TASK BRIEF ::
Every line of the listing must be reproduced as it stands. Leave the images behind.
>>>
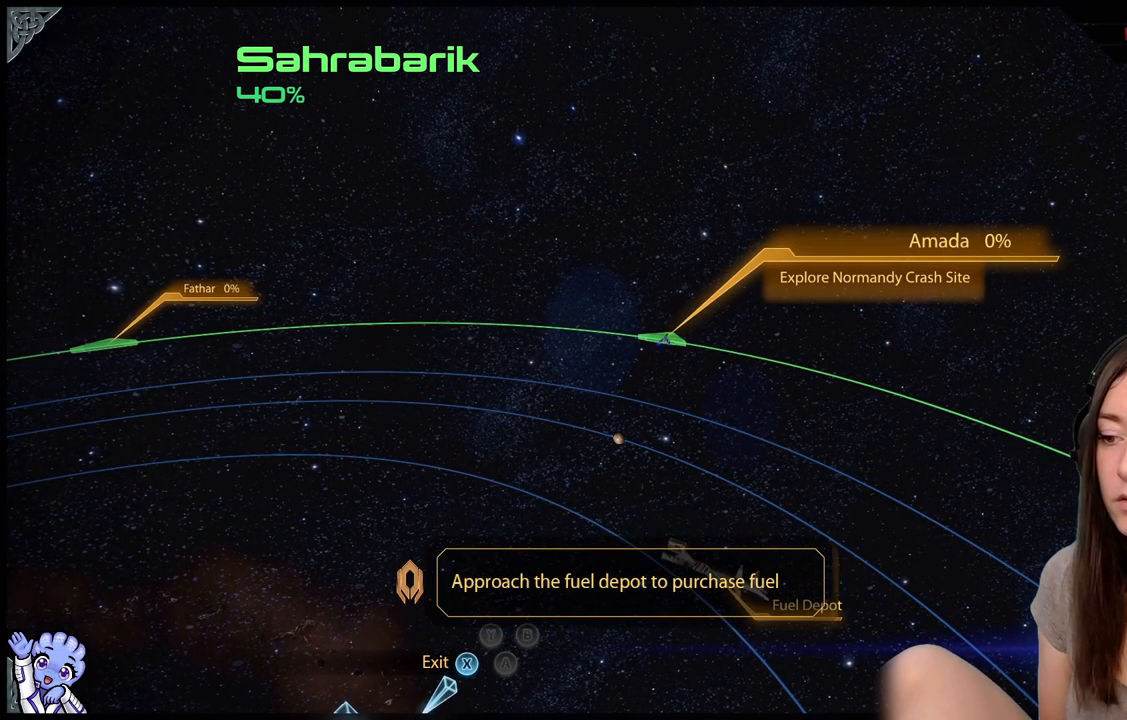
{"buttons": [], "left_stick": "center", "right_stick": "center", "events": []}
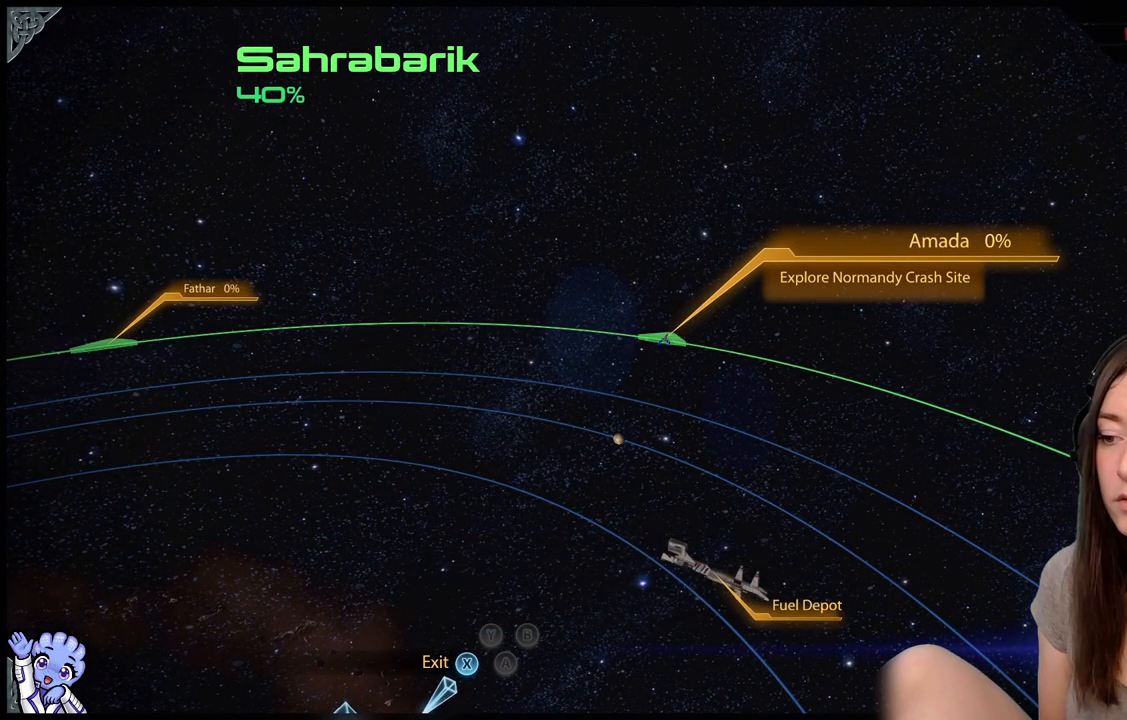
{"buttons": [], "left_stick": "center", "right_stick": "center", "events": []}
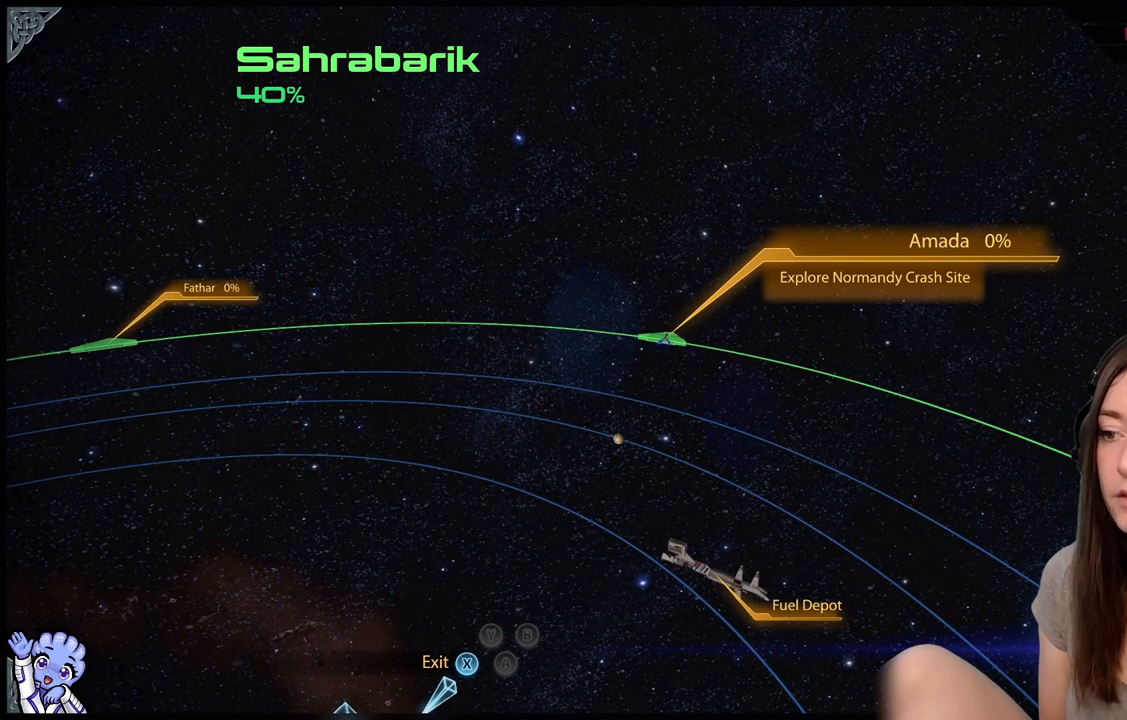
{"buttons": [], "left_stick": "center", "right_stick": "center", "events": []}
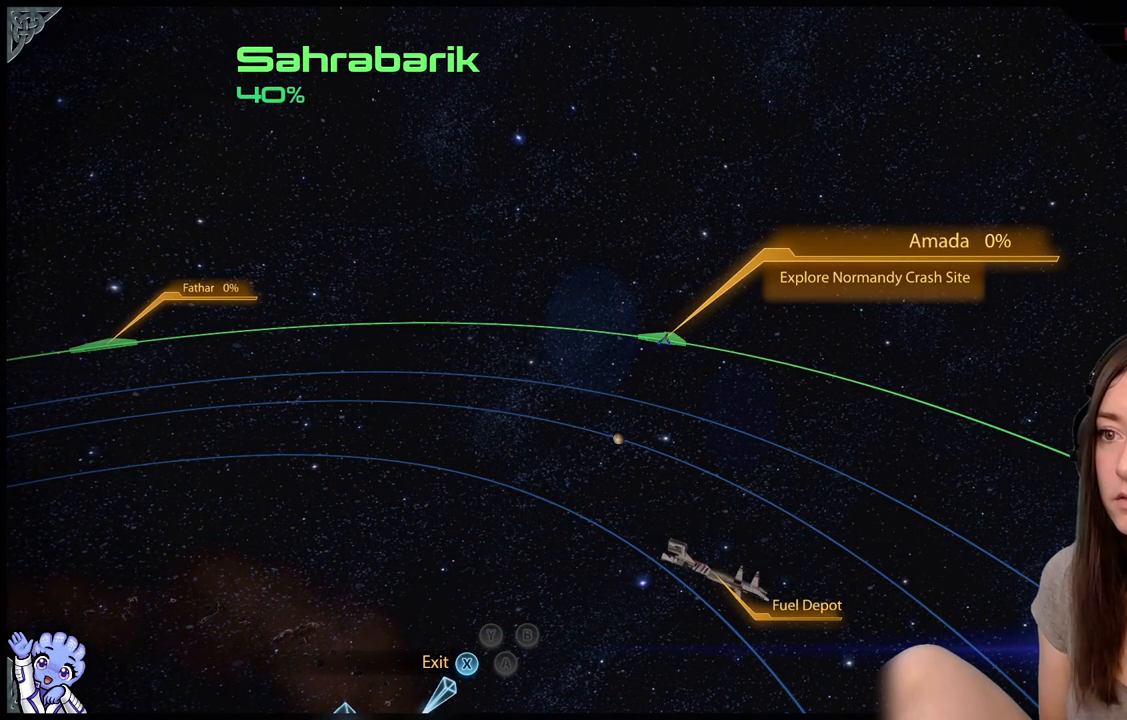
{"buttons": [], "left_stick": "center", "right_stick": "center", "events": []}
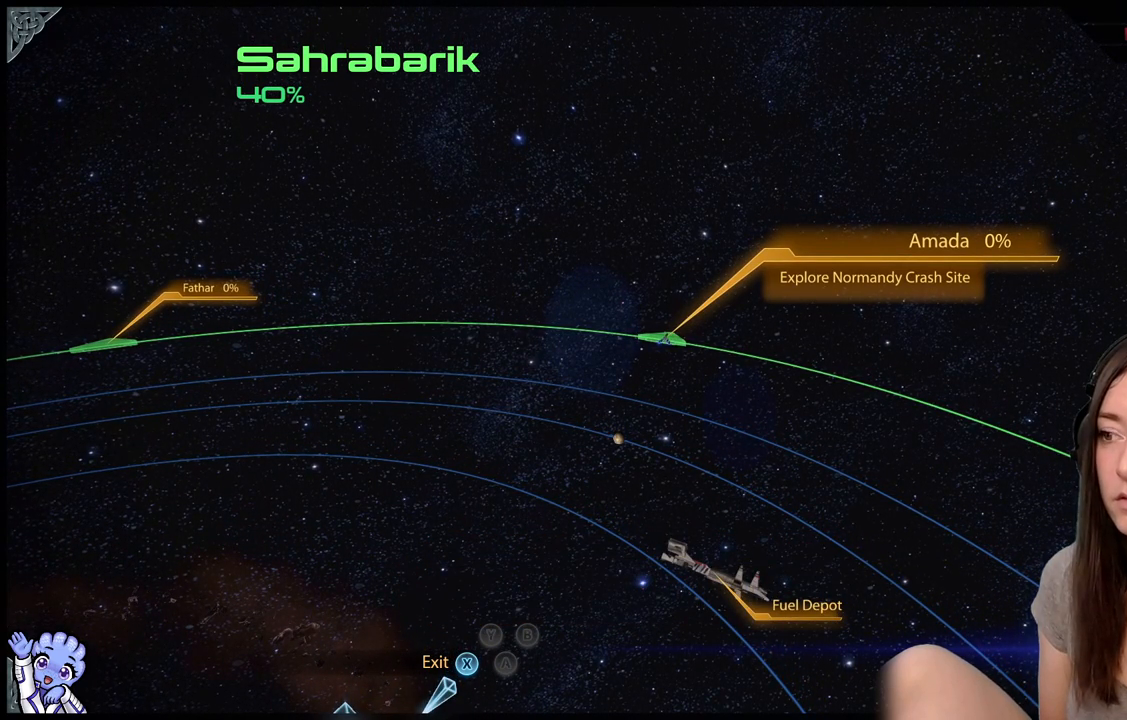
{"buttons": [], "left_stick": "center", "right_stick": "center", "events": []}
<<<
RESULT OF THIS EXERCISE ::
{"buttons": [], "left_stick": "center", "right_stick": "center", "events": []}
{"buttons": [], "left_stick": "center", "right_stick": "center", "events": []}
{"buttons": [], "left_stick": "center", "right_stick": "center", "events": []}
{"buttons": [], "left_stick": "center", "right_stick": "center", "events": []}
{"buttons": [], "left_stick": "center", "right_stick": "center", "events": []}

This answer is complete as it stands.